#### [Job]
Write out every line of text from the items below word for word, leaving the pictures out of your answer.

#### [Data excerpts]
┌──

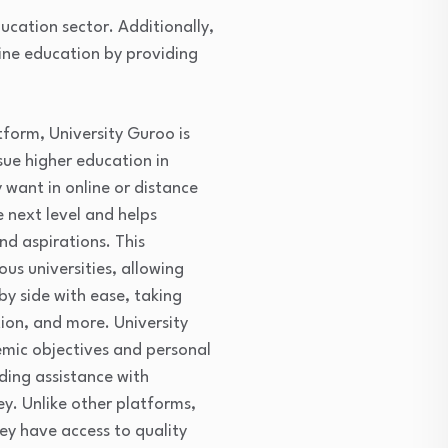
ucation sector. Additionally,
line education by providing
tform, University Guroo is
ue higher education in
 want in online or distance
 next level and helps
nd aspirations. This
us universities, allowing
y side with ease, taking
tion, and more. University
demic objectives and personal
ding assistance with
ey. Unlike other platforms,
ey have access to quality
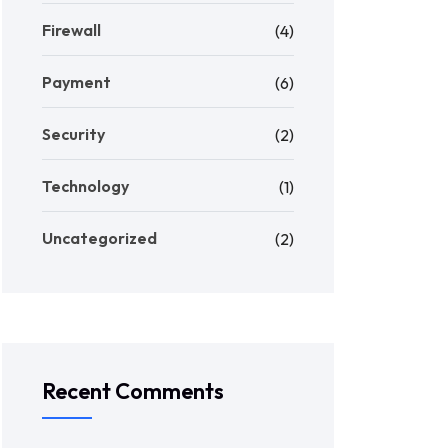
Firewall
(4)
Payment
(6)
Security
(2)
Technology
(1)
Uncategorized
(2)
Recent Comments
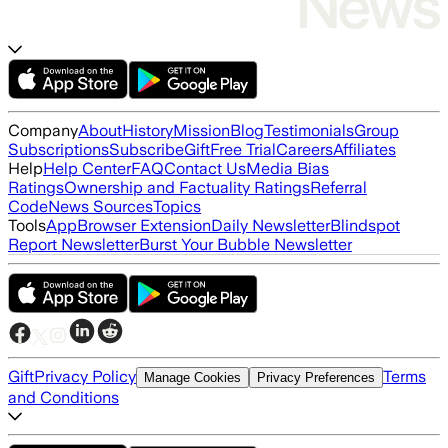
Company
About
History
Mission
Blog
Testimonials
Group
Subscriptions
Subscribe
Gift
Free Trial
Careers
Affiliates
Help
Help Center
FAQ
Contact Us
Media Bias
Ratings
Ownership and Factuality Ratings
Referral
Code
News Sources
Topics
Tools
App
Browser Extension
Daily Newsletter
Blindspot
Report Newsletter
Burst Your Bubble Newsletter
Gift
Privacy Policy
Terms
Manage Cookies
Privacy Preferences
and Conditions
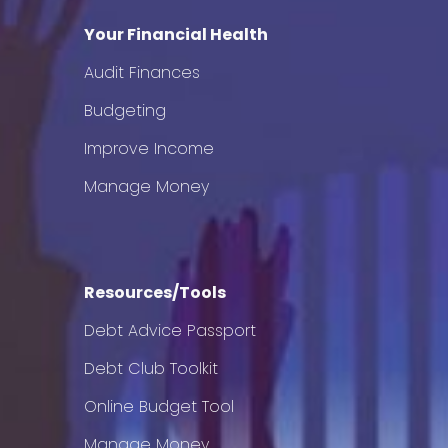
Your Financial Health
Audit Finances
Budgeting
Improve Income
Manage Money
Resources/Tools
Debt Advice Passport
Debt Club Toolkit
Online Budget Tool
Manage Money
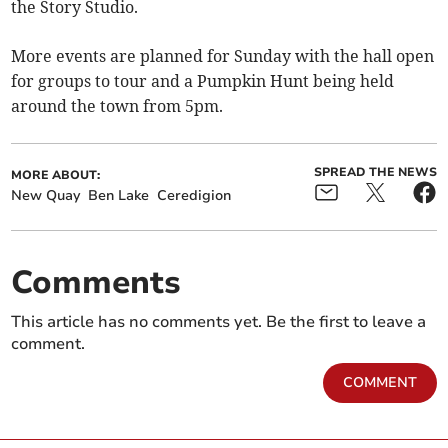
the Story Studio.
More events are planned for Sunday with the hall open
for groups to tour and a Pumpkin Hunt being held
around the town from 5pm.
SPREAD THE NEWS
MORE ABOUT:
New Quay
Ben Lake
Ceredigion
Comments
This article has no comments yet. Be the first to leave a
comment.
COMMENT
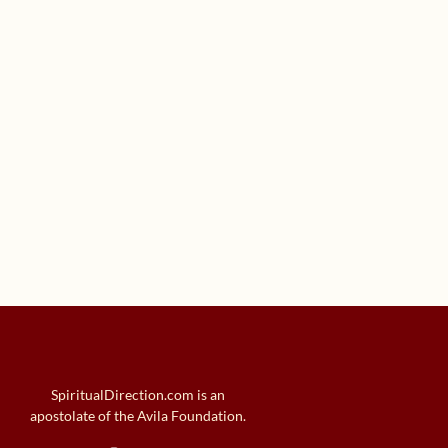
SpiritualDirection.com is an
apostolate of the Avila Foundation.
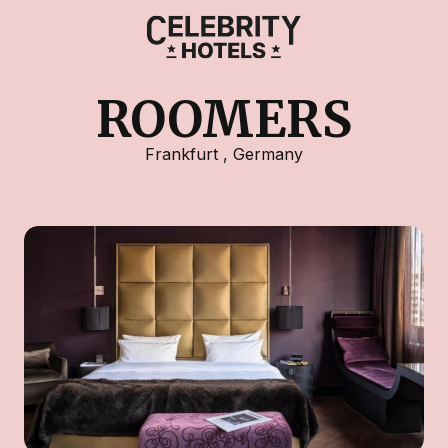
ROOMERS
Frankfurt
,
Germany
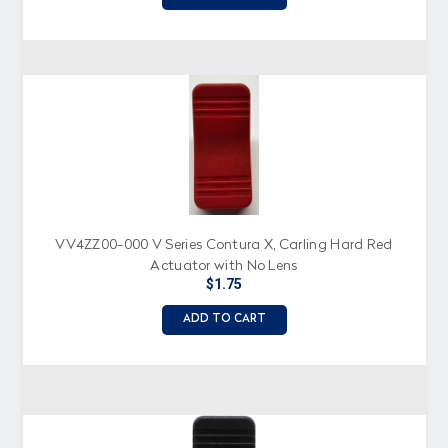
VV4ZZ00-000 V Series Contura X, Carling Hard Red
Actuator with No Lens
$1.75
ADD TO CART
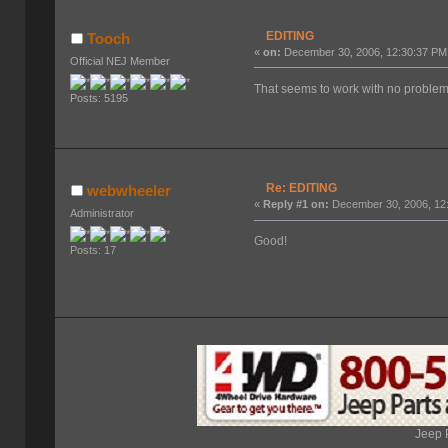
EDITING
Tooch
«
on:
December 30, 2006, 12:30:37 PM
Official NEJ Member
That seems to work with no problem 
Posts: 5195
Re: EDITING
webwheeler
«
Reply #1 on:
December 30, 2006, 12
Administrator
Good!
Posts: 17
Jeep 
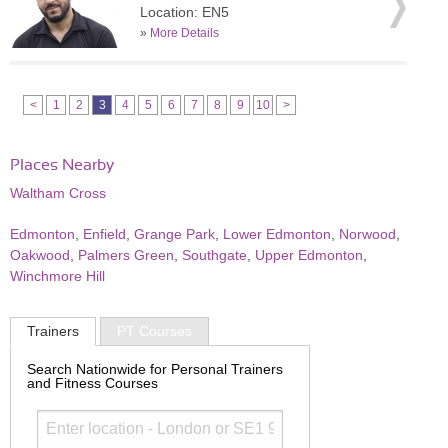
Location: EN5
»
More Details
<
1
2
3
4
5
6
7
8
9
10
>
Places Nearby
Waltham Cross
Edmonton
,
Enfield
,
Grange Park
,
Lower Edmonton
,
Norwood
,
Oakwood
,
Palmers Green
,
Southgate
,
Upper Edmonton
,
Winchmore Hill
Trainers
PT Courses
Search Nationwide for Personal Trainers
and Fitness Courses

└──

#### [Output of the task]
ucation sector. Additionally,
line education by providing
tform, University Guroo is
ue higher education in
 want in online or distance
 next level and helps
nd aspirations. This
us universities, allowing
y side with ease, taking
tion, and more. University
demic objectives and personal
ding assistance with
ey. Unlike other platforms,
ey have access to quality
Firewall
(4)
Payment
(6)
Security
(2)
Technology
(1)
Uncategorized
(2)
Recent Comments
Company
About
History
Mission
Blog
Testimonials
Group
Subscriptions
Subscribe
Gift
Free Trial
Careers
Affiliates
Help
Help Center
FAQ
Contact Us
Media Bias
Ratings
Ownership and Factuality Ratings
Referral
Code
News Sources
Topics
Tools
App
Browser Extension
Daily Newsletter
Blindspot
Report Newsletter
Burst Your Bubble Newsletter
Gift
Privacy Policy
Terms
Manage Cookies
Privacy Preferences
and Conditions
Your Financial Health
Audit Finances
Budgeting
Improve Income
Manage Money
Resources/Tools
Debt Advice Passport
Debt Club Toolkit
Online Budget Tool
Manage Money
the Story Studio.
More events are planned for Sunday with the hall open
for groups to tour and a Pumpkin Hunt being held
around the town from 5pm.
SPREAD THE NEWS
MORE ABOUT:
New Quay
Ben Lake
Ceredigion
Comments
This article has no comments yet. Be the first to leave a
comment.
COMMENT
SpiritualDirection.com is an
apostolate of the Avila Foundation.
ROOMERS
Frankfurt
,
Germany
VV4ZZ00-000 V Series Contura X, Carling Hard Red
Actuator with No Lens
$1.75
ADD TO CART
EDITING
Tooch
«
on:
December 30, 2006, 12:30:37 PM
Official NEJ Member
That seems to work with no problem 
Posts: 5195
Re: EDITING
webwheeler
«
Reply #1 on:
December 30, 2006, 12
Administrator
Good!
Posts: 17
Jeep 
Location: EN5
»
More Details
<
1
2
3
4
5
6
7
8
9
10
>
Places Nearby
Waltham Cross
Edmonton
,
Enfield
,
Grange Park
,
Lower Edmonton
,
Norwood
,
Oakwood
,
Palmers Green
,
Southgate
,
Upper Edmonton
,
Winchmore Hill
Trainers
PT Courses
Search Nationwide for Personal Trainers
and Fitness Courses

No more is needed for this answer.